### Requirement
Rewrite every one of the following lines as a JSON list of strings, one string per line, omitting the blank lines.

### Provided material
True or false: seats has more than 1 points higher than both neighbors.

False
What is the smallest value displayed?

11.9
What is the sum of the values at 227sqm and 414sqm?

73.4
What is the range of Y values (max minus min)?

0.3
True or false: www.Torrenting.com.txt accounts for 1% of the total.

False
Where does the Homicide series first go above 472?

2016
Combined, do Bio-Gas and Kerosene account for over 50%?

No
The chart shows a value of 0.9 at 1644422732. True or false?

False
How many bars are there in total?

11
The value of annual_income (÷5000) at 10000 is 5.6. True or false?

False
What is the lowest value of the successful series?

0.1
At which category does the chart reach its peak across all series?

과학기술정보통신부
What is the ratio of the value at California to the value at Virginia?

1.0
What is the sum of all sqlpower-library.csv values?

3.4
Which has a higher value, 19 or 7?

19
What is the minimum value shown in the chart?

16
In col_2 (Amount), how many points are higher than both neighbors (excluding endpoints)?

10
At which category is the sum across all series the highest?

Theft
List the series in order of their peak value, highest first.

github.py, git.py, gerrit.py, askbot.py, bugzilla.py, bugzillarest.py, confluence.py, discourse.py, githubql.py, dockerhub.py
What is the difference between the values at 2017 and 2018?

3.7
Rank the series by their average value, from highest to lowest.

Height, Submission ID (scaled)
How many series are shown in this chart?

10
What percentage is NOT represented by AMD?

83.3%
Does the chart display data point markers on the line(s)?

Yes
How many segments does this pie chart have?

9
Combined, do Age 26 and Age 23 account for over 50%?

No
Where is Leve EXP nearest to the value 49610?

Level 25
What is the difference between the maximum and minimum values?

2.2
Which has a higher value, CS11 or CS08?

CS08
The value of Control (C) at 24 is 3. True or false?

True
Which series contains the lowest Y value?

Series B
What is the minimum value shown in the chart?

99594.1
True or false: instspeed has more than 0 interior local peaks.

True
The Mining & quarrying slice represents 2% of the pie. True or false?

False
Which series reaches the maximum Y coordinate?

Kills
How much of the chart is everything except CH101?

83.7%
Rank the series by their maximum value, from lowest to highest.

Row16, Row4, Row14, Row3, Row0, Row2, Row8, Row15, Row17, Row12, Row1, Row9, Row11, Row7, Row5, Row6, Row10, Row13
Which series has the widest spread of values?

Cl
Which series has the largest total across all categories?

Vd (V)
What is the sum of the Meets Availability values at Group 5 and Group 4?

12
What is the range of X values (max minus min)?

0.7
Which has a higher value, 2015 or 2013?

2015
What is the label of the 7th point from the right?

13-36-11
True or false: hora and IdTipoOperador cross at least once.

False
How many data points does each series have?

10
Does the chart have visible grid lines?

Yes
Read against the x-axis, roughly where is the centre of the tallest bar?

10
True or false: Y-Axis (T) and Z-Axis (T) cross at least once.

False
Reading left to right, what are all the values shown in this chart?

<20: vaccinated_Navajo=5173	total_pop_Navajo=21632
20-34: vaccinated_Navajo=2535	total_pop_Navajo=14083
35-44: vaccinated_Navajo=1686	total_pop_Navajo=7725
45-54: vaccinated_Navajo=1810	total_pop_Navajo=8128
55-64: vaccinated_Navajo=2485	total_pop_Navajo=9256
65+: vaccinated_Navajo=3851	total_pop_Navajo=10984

### Problem solution
[
  "True or false: seats has more than 1 points higher than both neighbors.",
  "False",
  "What is the smallest value displayed?",
  "11.9",
  "What is the sum of the values at 227sqm and 414sqm?",
  "73.4",
  "What is the range of Y values (max minus min)?",
  "0.3",
  "True or false: www.Torrenting.com.txt accounts for 1% of the total.",
  "False",
  "Where does the Homicide series first go above 472?",
  "2016",
  "Combined, do Bio-Gas and Kerosene account for over 50%?",
  "No",
  "The chart shows a value of 0.9 at 1644422732. True or false?",
  "False",
  "How many bars are there in total?",
  "11",
  "The value of annual_income (÷5000) at 10000 is 5.6. True or false?",
  "False",
  "What is the lowest value of the successful series?",
  "0.1",
  "At which category does the chart reach its peak across all series?",
  "과학기술정보통신부",
  "What is the ratio of the value at California to the value at Virginia?",
  "1.0",
  "What is the sum of all sqlpower-library.csv values?",
  "3.4",
  "Which has a higher value, 19 or 7?",
  "19",
  "What is the minimum value shown in the chart?",
  "16",
  "In col_2 (Amount), how many points are higher than both neighbors (excluding endpoints)?",
  "10",
  "At which category is the sum across all series the highest?",
  "Theft",
  "List the series in order of their peak value, highest first.",
  "github.py, git.py, gerrit.py, askbot.py, bugzilla.py, bugzillarest.py, confluence.py, discourse.py, githubql.py, dockerhub.py",
  "What is the difference between the values at 2017 and 2018?",
  "3.7",
  "Rank the series by their average value, from highest to lowest.",
  "Height, Submission ID (scaled)",
  "How many series are shown in this chart?",
  "10",
  "What percentage is NOT represented by AMD?",
  "83.3%",
  "Does the chart display data point markers on the line(s)?",
  "Yes",
  "How many segments does this pie chart have?",
  "9",
  "Combined, do Age 26 and Age 23 account for over 50%?",
  "No",
  "Where is Leve EXP nearest to the value 49610?",
  "Level 25",
  "What is the difference between the maximum and minimum values?",
  "2.2",
  "Which has a higher value, CS11 or CS08?",
  "CS08",
  "The value of Control (C) at 24 is 3. True or false?",
  "True",
  "Which series contains the lowest Y value?",
  "Series B",
  "What is the minimum value shown in the chart?",
  "99594.1",
  "True or false: instspeed has more than 0 interior local peaks.",
  "True",
  "The Mining & quarrying slice represents 2% of the pie. True or false?",
  "False",
  "Which series reaches the maximum Y coordinate?",
  "Kills",
  "How much of the chart is everything except CH101?",
  "83.7%",
  "Rank the series by their maximum value, from lowest to highest.",
  "Row16, Row4, Row14, Row3, Row0, Row2, Row8, Row15, Row17, Row12, Row1, Row9, Row11, Row7, Row5, Row6, Row10, Row13",
  "Which series has the widest spread of values?",
  "Cl",
  "Which series has the largest total across all categories?",
  "Vd (V)",
  "What is the sum of the Meets Availability values at Group 5 and Group 4?",
  "12",
  "What is the range of X values (max minus min)?",
  "0.7",
  "Which has a higher value, 2015 or 2013?",
  "2015",
  "What is the label of the 7th point from the right?",
  "13-36-11",
  "True or false: hora and IdTipoOperador cross at least once.",
  "False",
  "How many data points does each series have?",
  "10",
  "Does the chart have visible grid lines?",
  "Yes",
  "Read against the x-axis, roughly where is the centre of the tallest bar?",
  "10",
  "True or false: Y-Axis (T) and Z-Axis (T) cross at least once.",
  "False",
  "Reading left to right, what are all the values shown in this chart?",
  "<20: vaccinated_Navajo=5173\ttotal_pop_Navajo=21632",
  "20-34: vaccinated_Navajo=2535\ttotal_pop_Navajo=14083",
  "35-44: vaccinated_Navajo=1686\ttotal_pop_Navajo=7725",
  "45-54: vaccinated_Navajo=1810\ttotal_pop_Navajo=8128",
  "55-64: vaccinated_Navajo=2485\ttotal_pop_Navajo=9256",
  "65+: vaccinated_Navajo=3851\ttotal_pop_Navajo=10984"
]